As shown in Figs. 47, the number of red points exceeds that of the blue points. Virtually all helium bubbles have been recognized by the formulated model. Moreover, some objects similar to the bubbles, but with no manual markings, have also been identified by the established model. The superior recall (i.e., 94%) achieved by the proposed model means that it is capable of automatically locating and marking most of the manually marked helium bubbles.

In contrast to the excellent recall performance, the precision level achieved by the model was relatively low. This may have been caused by two factors. First, some objects with a similar morphology as the bubbles are extremely dark or minuscule to be observed by human sight, but they can be identified by the machine learning method. Second, helium bubbles with irregular shapes may be manually marked as a single bubble; however, they are distinguished as multiple bubbles by the model. Using the proposed model, these two aspects may yield higher counting results compared with those manually marked. The foregoing may also explain the relatively low precision associated with the manual approach. Accordingly, the model established in this work is observed to be extremely sensitive. It can detect bubble-like objects and identify more candidates of helium bubble clusters than the manual marking approach. By considering Fig. 4 as an example, Fig. 8 indicates that the model developed in this work is considerably sensitive and capable of dealing with situations in which helium bubbles may have irregular shapes or small sizes.

Fig. 8
figure 8

(Color online) Comparison of results obtained by model and manual marking

4 Summary

This study is the first to employ the DBSCAN clustering method and the GMM model for efficient identification and analysis of helium bubbles in the TEM images of alloys in a high-temperature irradiation environment. In the current practice, considering that the manual counting of bubbles is time-consuming, the ability of the formulated model to identify and count these bubbles automatically considerably saves time. The new method is found to have a higher recall but low precision performance because it can identify objects with irregular shapes and those unnoticed by the naked eye. The nature of automatic identification and the substantial time saved afforded by the designed method highlights new opportunities in the use of machine learning to expedite helium bubble identification and counting.

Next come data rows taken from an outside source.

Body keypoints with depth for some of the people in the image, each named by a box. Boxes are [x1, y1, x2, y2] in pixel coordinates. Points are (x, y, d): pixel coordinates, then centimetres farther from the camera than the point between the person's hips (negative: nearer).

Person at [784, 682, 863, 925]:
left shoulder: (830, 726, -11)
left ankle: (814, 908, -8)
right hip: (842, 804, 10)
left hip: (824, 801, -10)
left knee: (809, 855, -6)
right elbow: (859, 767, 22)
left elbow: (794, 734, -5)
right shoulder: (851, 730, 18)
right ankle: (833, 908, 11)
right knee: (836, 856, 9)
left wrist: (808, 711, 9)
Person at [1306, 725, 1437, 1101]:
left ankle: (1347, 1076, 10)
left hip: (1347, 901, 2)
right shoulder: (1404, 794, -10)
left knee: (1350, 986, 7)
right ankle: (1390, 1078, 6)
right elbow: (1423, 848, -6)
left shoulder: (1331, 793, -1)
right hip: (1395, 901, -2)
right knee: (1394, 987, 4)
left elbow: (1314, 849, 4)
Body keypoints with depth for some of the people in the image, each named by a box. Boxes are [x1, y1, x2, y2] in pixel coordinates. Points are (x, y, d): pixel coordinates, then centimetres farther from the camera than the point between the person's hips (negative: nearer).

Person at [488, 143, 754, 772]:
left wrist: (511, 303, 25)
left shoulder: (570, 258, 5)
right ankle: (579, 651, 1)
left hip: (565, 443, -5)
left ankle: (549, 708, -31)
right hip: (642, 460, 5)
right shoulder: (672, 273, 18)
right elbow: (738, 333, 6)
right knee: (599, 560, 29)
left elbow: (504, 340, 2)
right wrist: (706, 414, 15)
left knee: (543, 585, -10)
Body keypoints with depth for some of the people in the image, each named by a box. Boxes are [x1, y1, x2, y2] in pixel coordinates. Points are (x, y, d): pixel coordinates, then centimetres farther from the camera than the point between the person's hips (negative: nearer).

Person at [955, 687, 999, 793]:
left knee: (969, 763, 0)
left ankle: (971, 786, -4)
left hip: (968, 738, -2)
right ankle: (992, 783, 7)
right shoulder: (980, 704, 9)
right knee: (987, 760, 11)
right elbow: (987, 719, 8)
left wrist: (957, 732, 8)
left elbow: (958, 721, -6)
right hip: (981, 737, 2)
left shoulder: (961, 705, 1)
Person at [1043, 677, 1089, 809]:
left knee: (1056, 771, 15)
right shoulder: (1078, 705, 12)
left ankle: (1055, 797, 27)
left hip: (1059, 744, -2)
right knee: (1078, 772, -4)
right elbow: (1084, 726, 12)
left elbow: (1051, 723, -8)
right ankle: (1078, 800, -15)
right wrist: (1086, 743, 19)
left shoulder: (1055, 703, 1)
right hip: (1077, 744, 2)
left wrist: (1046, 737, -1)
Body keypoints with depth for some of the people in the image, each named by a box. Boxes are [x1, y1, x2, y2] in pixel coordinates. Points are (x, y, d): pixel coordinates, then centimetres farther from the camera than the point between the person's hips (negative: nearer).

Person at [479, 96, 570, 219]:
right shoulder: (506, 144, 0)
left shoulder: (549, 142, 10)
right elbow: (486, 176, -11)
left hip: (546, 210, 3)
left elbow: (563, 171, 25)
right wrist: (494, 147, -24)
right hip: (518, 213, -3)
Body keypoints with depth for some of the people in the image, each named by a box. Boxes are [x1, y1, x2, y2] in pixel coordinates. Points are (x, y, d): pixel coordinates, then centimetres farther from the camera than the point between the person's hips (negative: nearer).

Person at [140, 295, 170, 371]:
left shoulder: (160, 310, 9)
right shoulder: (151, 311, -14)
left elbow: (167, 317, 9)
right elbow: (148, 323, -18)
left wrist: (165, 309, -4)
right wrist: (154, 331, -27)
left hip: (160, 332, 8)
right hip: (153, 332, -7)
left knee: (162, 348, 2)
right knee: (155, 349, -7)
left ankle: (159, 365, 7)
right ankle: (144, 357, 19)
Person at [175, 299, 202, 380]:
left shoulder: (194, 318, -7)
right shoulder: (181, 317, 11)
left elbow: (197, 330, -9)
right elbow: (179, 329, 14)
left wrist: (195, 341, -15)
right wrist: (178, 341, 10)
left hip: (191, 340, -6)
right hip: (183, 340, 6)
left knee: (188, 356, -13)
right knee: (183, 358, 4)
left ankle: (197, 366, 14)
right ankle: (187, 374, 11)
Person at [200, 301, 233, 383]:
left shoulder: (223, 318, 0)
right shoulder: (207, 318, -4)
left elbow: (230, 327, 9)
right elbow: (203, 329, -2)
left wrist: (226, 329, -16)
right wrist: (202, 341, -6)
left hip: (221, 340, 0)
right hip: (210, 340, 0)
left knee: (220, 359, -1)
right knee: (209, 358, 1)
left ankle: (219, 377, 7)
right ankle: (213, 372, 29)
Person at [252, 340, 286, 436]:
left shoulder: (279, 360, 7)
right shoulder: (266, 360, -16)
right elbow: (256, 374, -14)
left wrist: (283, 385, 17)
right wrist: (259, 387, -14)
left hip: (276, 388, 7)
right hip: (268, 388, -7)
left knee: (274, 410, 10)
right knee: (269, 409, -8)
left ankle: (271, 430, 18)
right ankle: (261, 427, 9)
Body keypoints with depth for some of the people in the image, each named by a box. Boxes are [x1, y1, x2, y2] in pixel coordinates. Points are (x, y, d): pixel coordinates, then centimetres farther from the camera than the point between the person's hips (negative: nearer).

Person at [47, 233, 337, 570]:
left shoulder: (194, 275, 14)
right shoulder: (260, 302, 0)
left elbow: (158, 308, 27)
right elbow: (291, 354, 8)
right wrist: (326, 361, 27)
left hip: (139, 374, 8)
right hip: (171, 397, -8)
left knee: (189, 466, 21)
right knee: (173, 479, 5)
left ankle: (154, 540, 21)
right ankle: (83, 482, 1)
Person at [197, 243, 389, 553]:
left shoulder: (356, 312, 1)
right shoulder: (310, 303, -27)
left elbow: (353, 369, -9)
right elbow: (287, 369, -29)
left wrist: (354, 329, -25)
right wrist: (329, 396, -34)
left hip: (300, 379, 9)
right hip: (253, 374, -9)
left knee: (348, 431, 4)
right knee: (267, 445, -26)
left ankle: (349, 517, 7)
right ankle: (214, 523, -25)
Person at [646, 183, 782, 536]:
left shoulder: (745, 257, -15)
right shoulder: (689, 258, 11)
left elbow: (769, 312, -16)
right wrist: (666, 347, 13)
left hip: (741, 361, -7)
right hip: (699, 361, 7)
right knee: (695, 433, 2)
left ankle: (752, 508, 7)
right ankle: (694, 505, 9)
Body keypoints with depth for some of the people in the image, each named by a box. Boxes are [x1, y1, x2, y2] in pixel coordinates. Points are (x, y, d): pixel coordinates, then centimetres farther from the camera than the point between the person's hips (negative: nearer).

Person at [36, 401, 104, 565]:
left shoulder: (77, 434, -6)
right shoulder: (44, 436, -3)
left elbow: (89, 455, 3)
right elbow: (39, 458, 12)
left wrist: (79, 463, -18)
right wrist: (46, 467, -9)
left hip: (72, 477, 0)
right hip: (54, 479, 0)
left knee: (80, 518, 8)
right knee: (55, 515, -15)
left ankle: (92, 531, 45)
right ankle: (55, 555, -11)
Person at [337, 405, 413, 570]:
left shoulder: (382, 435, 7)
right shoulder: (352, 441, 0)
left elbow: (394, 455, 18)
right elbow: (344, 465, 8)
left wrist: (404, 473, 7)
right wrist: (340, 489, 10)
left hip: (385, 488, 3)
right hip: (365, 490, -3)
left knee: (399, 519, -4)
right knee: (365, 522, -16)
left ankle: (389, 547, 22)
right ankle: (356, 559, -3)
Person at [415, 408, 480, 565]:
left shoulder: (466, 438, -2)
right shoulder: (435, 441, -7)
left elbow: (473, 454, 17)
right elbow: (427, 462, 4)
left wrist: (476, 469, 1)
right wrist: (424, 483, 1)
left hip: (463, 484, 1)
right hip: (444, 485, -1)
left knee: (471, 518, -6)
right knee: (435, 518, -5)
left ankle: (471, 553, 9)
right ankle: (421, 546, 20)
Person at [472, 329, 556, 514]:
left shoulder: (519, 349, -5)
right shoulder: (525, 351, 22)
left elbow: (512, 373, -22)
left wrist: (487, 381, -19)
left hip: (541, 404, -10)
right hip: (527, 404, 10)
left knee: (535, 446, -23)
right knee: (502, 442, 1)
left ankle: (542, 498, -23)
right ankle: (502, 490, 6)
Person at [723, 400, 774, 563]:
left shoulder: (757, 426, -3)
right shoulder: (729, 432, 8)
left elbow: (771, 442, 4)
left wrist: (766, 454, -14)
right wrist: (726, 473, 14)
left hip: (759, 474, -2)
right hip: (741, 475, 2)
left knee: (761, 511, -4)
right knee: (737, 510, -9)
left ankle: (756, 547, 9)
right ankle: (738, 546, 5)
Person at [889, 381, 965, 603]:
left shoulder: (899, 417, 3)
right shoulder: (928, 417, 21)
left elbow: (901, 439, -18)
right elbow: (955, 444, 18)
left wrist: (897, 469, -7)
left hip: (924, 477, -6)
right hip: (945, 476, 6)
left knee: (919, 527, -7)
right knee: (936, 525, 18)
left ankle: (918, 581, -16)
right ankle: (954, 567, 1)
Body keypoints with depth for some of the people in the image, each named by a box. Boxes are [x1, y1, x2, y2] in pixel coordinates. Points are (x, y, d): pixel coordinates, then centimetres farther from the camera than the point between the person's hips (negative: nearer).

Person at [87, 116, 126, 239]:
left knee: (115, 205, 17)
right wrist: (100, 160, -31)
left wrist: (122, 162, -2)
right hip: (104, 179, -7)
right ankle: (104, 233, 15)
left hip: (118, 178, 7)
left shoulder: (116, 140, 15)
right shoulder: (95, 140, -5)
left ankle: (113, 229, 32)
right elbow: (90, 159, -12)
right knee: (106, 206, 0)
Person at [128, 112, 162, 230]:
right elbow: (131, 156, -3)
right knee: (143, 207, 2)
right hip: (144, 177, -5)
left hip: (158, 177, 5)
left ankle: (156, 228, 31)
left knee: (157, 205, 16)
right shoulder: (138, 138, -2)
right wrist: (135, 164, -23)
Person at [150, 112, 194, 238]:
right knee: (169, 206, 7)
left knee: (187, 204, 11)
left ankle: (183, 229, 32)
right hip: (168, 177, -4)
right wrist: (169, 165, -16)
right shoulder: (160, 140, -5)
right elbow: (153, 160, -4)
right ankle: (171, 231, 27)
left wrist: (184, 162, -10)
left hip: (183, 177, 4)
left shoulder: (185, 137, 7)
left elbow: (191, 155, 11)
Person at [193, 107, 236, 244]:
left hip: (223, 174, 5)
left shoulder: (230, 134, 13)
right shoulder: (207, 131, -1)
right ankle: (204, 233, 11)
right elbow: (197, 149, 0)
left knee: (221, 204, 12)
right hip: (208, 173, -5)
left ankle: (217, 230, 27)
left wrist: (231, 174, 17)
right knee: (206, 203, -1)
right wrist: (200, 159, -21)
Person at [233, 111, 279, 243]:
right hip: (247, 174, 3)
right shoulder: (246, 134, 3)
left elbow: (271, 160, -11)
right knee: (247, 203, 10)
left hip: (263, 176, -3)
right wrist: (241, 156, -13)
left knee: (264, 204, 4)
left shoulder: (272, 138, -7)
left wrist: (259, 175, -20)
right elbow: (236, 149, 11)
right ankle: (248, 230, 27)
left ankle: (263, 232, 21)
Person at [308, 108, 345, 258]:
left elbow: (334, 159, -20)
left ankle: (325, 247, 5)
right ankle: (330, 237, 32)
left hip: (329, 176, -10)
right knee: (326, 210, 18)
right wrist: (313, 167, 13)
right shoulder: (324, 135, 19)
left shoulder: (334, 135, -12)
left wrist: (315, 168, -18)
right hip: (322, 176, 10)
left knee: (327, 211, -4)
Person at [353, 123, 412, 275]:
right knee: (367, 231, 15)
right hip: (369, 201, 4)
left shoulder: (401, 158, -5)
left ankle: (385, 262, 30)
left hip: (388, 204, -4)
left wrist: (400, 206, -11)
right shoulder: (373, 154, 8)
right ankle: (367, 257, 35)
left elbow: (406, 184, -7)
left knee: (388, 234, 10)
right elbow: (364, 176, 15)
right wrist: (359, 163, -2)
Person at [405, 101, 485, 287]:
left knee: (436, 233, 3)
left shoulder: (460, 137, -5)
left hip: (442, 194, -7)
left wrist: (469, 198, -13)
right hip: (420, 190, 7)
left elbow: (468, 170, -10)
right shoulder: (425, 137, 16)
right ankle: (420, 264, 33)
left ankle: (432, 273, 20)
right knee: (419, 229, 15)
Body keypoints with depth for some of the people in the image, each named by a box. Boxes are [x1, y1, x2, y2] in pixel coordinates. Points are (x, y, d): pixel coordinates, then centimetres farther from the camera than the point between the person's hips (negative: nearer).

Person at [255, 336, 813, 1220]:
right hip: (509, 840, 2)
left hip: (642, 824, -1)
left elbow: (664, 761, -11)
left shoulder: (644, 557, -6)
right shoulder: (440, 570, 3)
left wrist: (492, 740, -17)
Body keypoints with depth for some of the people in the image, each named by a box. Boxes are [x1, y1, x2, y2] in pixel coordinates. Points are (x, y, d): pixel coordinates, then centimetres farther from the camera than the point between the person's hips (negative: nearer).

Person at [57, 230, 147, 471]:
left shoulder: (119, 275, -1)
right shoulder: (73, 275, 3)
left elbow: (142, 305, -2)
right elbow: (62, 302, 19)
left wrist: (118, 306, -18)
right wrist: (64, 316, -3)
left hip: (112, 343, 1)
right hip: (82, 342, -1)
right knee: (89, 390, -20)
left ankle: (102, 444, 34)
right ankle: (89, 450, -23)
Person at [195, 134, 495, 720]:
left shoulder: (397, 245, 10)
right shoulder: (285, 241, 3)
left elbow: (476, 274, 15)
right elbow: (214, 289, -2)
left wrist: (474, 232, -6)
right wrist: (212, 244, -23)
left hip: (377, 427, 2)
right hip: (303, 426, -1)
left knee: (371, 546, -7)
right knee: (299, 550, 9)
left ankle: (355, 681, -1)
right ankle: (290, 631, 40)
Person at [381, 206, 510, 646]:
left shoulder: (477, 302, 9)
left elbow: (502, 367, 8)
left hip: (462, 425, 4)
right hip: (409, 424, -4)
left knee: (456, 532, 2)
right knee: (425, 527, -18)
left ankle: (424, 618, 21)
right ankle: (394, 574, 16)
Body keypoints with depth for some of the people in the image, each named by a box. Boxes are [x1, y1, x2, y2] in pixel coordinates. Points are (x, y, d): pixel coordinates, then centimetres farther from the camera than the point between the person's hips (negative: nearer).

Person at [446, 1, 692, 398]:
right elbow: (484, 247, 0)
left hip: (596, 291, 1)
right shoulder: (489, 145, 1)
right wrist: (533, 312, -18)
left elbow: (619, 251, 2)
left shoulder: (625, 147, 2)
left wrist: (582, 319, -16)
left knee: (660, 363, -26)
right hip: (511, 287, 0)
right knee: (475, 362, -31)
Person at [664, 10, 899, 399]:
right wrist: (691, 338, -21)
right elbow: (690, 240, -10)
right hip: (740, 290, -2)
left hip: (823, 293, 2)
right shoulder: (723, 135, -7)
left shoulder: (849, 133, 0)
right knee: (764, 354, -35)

The results obtained in this study are based exclusively on TEM datasets under the under-focused condition of bright-field TEM micrographs. Nevertheless, the model is also expected to be capable of adapting to the circumstances of the over-focused condition. A more accurate helium bubble counting performance can be derived by considering the results of these two conditions together. Furthermore, the variation in the shape and size of bubbles must also be considered because helium bubbles evolve dynamically and diversely throughout the entire service. Hence, considerable work awaits completion and verification through follow-up research.